• Exercise passage
********************

All the rooms know. Likewise the portraits. Ancestors who do not favor a better lot for their successors. For the children. Perhaps Johannes's twin in his wheelchair went from garden to garden trampling over the fate of Johannes's daughter. Objects and predecessors, names no longer uttered, a genealogy of images was against me. I stand listening to the news, the decision of my departure. Orsola's voice comes from a chair behind the desk. "It is for your own good." "And Johannes?" "Your father will do as we decide." It is for my own good. A venomous expression. But it sounds good. I know that that expression has never boded any good. Since then it has worsened my condition as a minor. You ought to watch your back when listening to diktats of this kind. When you are a hostage to the good. A prisoner to the good. The good of the people. Expressions typical of dictatorships. I leave the house with a suitcase and my schoolbag. I have been consigned to others.
For my own good.
Happy SHORT BOOK FEBRUARY, everyone. I've got all the books in my house that are under 200 pages stacked up, ready to be read in a 29-day frenzy. First up is S. S. Proleterka, a crisp 120-pager from Swisss author Fleur Jaeggy, a book as compact and sharp as "incorruptible crystal," a phrase the narrator uses to describe her heart. Having just received the ashes of her dead father, Johannes, she reminisces about a Mediterranean voyage they once took to Greece among the namesake ship. On this trip, the daughter fails to grow any closer to her aloof, unknowable father. She does get to know, however, at the age of fifteen, several of the ship's mates, who induct her into the world of sexual maturity--at her demand:
Johannes's daughter follows him to the cabin. He tells her to strip. He tells her to do what she does with Nikola. And no nonsense. The daughter thinks that this is part of experience. She strips and does what she does with Nikola. The mate's rough fingers fondle her. Scales. Like Nikola, he is violent. She feels as if drawn by lots. Drawn by lots by the crew. she feels pleasure in the disgust. I don't like it, I don't like it, she thinks. Yet she does it all the same. She no longer has much time. The Proleterka is the locus of experience. By the time the voyage is over, she must know everything. At the end of the voyage, Johannes's daughter will be able to say: never again, not ever. No experience ever again. "I want to go," she says now. The other throws her clothes at her. "Be my guest." He laughs, pointing at the door.

********************

• Dataset extract
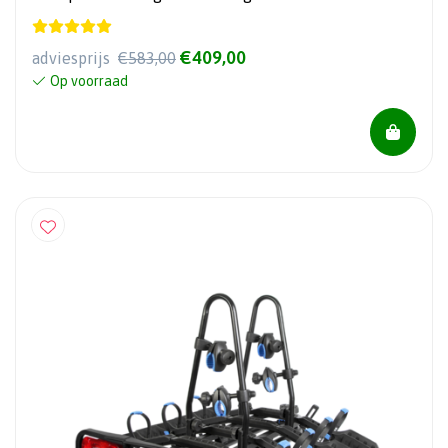
€409,00
adviesprijs
€583,00
Op voorraad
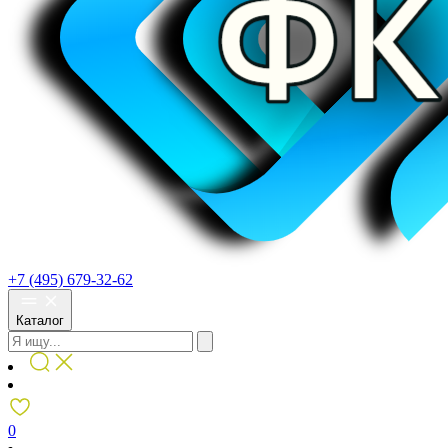
+7 (495) 679-32-62
Каталог
0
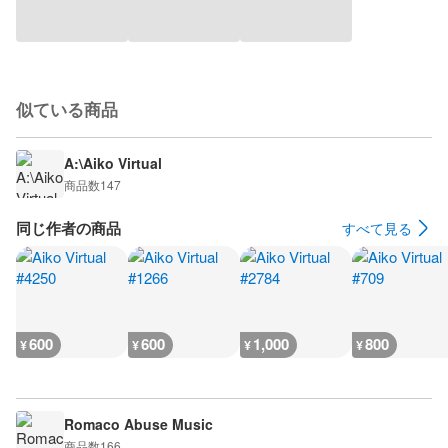
似ている商品
A:\Aiko Virtual
商品数
147
同じ作者の商品
すべて見る
600
600
1,000
800
¥
¥
¥
¥
Romaco Abuse Music
商品数
166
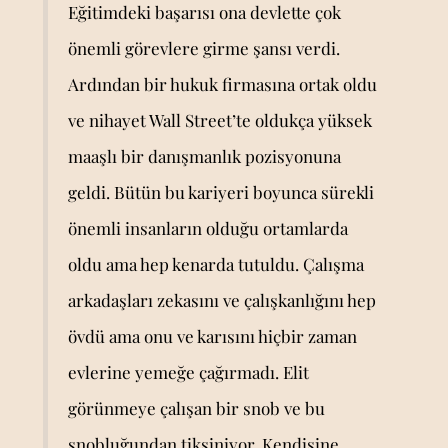
Eğitimdeki başarısı ona devlette çok
önemli görevlere girme şansı verdi.
Ardından bir hukuk firmasına ortak oldu
ve nihayet Wall Street’te oldukça yüksek
maaşlı bir danışmanlık pozisyonuna
geldi. Bütün bu kariyeri boyunca sürekli
önemli insanların olduğu ortamlarda
oldu ama hep kenarda tutuldu. Çalışma
arkadaşları zekasını ve çalışkanlığını hep
övdü ama onu ve karısını hiçbir zaman
evlerine yemeğe çağırmadı. Elit
görünmeye çalışan bir snob ve bu
snobluğundan tiksiniyor. Kendisine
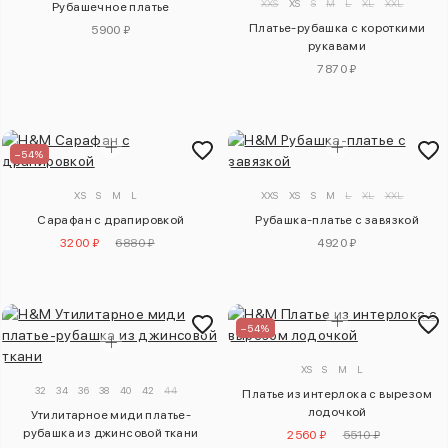
XXS
XS
S
M
L
XL
XXL
Рубашечное платье
Платье-рубашка с короткими
5900 ₽
рукавами
7870 ₽
–54%
XS
S
M
L
XXS
XS
S
M
L
XL
XXL
Сарафан с драпировкой
Рубашка-платье с завязкой
3200 ₽
6880 ₽
4920 ₽
–54%
XS
S
M
L
32
34
36
38
40
42
44
Платье из интерлока с вырезом
лодочкой
Утилитарное миди платье-
рубашка из джинсовой ткани
2560 ₽
5510 ₽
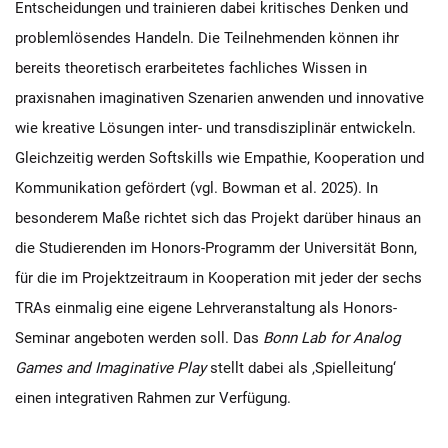
Entscheidungen und trainieren dabei kritisches Denken und
problemlösendes Handeln. Die Teilnehmenden können ihr
bereits theoretisch erarbeitetes fachliches Wissen in
praxisnahen imaginativen Szenarien anwenden und innovative
wie kreative Lösungen inter- und transdisziplinär entwickeln.
Gleichzeitig werden Softskills wie Empathie, Kooperation und
Kommunikation gefördert (vgl. Bowman et al. 2025). In
besonderem Maße richtet sich das Projekt darüber hinaus an
die Studierenden im Honors-Programm der Universität Bonn,
für die im Projektzeitraum in Kooperation mit jeder der sechs
TRAs einmalig eine eigene Lehrveranstaltung als Honors-
Seminar angeboten werden soll. Das
Bonn Lab for Analog
Games and Imaginative Play
stellt dabei als ‚Spielleitung‘
einen integrativen Rahmen zur Verfügung.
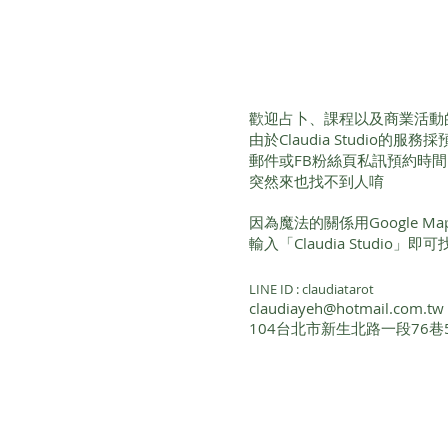
歡迎占卜、課程以及商業活動
面占與函批的區別
由於Claudia Studio的
郵件或FB粉絲頁私訊預約時
突然來也找不到人唷
因為魔法的關係用Google 
輸入「Claudia Studio」
LINE ID : claudiatarot
claudiayeh@hotmail.com.tw
104台北市新生北路一段76巷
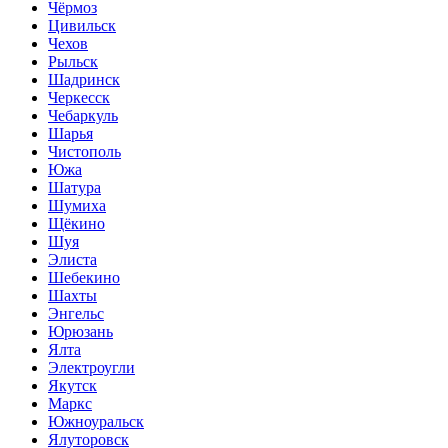
Чёрмоз
Цивильск
Чехов
Рыльск
Шадринск
Черкесск
Чебаркуль
Шарья
Чистополь
Южа
Шатура
Шумиха
Щёкино
Шуя
Элиста
Шебекино
Шахты
Энгельс
Юрюзань
Ялта
Электроугли
Якутск
Маркс
Южноуральск
Ялуторовск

********************

• Task requirements
Write the next part of the post about Fleur Jaeggy's S. S. Proleterka, picking up where it stops.

• The answer
S. S. Proleterka is a book that makes you want to quote it rather than write about it, partially because of Jaeggy's staccato, almost violent, prose, and partially because it is so self-contained and self-possessed that it leaves you unsure of what to say about it. The key word in this passage seems to me to be "knowing": the narrator desires knowledge through experience, and sexual experience specifically, knowledge as in "carnal knowledge." Yet on the deck, she emphasizes over and over again how little she knows of her father, with whom she does not live, and who expresses no feelings whatsoever toward her, though it seems he has asked for her to accompany him on this jaunt. At the end of his life, she puts a nail in his pocket before cremation, hoping that something of hers will be mingled with him at last, but it comes back from the crematory whole alongside his ashes.
Jaeggy's narrator flips back and forth between the first person and third, between "I" and "Johannes's daughter"; her alienation from him is linked to an alienation from herself. (Anyone who's ever tried to play around with point of view in writing might recognize what a skillful thing this is.) She slips between the present tense and the past tense, too, mingling the present with memory in a way that collapses the distinction. She describes herself as haunted by a spectral twin, as Johannes had his own twin, a version of himself confined to a wheelchair. And then, at the end of the novel, a surprise, a swerve: the narrator is contacted by an aging man who insists that he is her biological father. The spectral twin, then, is that man's son, who died as a little boy. It's almost as if, for Jaeggy, learning the truth about oneself means nothing at all, has no impact. The strange man and his wife enter the narrator's life with belated chumminess, and we're not sure what to make of them. The truth, if it is the truth, has the air of falsehood. Who could be the real father of this narrator, so detached and severe, so haunted by the limitations of her own knowledge, than the man in the urn, Johannes?